AIM OF THE EXERCISE: Please copy the part of the YSON text between "Lexically, entity is" and "appear in YPath.", inclusive, word for word.

Yson

This section describes YSON, a JSON-like data format developed at Yandex.

Note

SQL functions for working with YSON are documented here.

Introduction

How YSON differs from JSON:

  1. Binary encoding is supported for scalar types (numbers, strings, and booleans);
  2. Attributes: an arbitrary dictionary that can be attached to a literal of any type (including scalars).

Syntactic differences:

  1. List items are separated by semicolons instead of commas;
  2. In maps, keys are separated from values with = rather than :;
  3. String literals do not always need quotes (only when parsing would otherwise be ambiguous).

The following scalar types exist:

  1. Strings (string);
  2. Signed and unsigned 64-bit integers (int64 and uint64);
  3. Double-precision floating-point numbers (double);
  4. Boolean (boolean);
  5. The special entity type with a single literal (#).

Scalar types usually have both text and binary representations.

There are two composite types:

  1. List (list);
  2. Map (map).

Scalar types

Strings

String tokens come in three forms:

  1. Identifiers match the regular expression [A-Za-z_][A-Za-z0-9_.\-]* (first character is a letter or underscore; from the second character onward, digits and -, . are also allowed). An identifier denotes a string equal to its text and is mainly a shorthand (no quotes).

    Examples:

    • abc123;
    • _;
    • a-b.
  2. Text strings are C-escaped strings in double quotes.

    Examples:

    • "abc123";
    • "";
    • "quotation-mark: \", backslash: \\, tab: \t, unicode: \xEA".
  3. Binary strings: \x01 + length (protobuf sint32 wire format) + data (<length> bytes).

Signed 64-bit integers (int64)

Two encodings:

  1. Text: (0, 123, -123, +123);
  2. Binary: \x02 + value (protobuf sint64 wire format).

Unsigned 64-bit integers (uint64)

Two encodings:

  1. Text: (10000000000000, 123u);
  2. Binary: \x06 + value (protobuf uint64 wire format).

Floating-point numbers (double)

Two encodings:

  1. Text: (0.0, -1.0, 1e-9, 1.5E+9, 32E1, %inf, %-inf, %nan);
  2. Binary: \x03 + protobuf double wire format.

Warning

Text encoding of floating-point numbers involves rounding; parsing the text back may yield a different value. Use binary encoding when exact values matter.

Warning

The values %inf, %-inf, and %nan are not valid in JSON, so calling Yson::SerializeJson on YSON that contains them results in an error.

Boolean literals (boolean)

Two encodings:

  1. Text (%false, %true);
  2. Binary (\x04, \x05).

Entity (entity)

Entity is an atomic scalar value with no payload of its own. It is useful in many scenarios—for example, entity often represents null. An entity may still carry attributes.

Lexically, entity is written as #.

Reserved literals

Special tokens:

;, =, #, [, ], {, }, <, >, ), /, @, !, +, ^, :, ,, ~.

Not all of these are used in YSON; some appear in YPath.

Composite types

List (list)

Written as [value; ...; value], where each value is a literal of any scalar or composite type.

Example: [1; "hello"; {a=1; b=2}].

Map (map)

INFORMATION SUPPLIED:
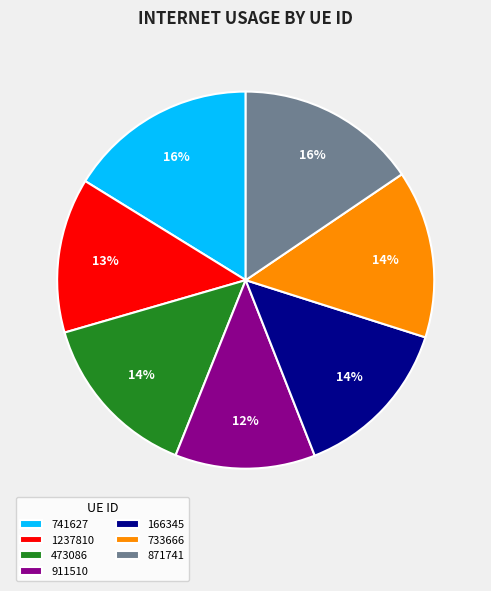

To the nearest percent, what is the average slice percentage?

14%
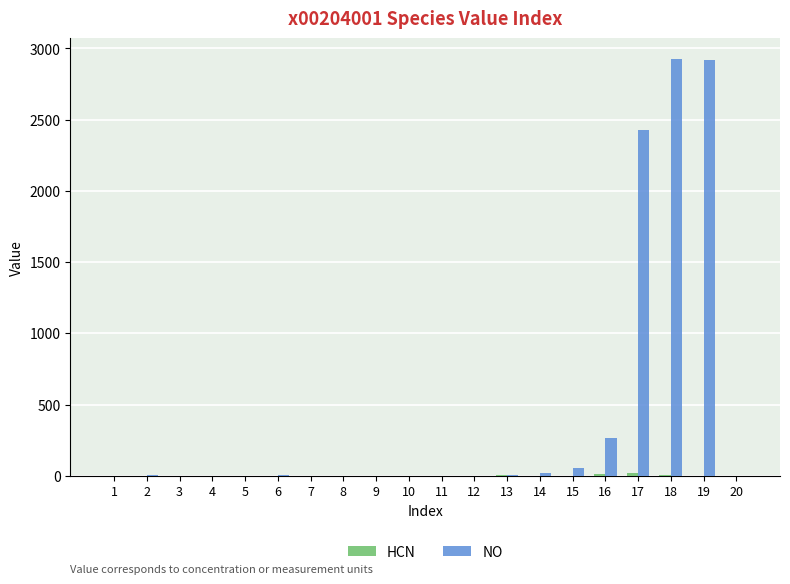

How many groups of bars are there?

20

RESPONSE AREA:
Lexically, entity is written as #.

Reserved literals

Special tokens:

;, =, #, [, ], {, }, <, >, ), /, @, !, +, ^, :, ,, ~.

Not all of these are used in YSON; some appear in YPath.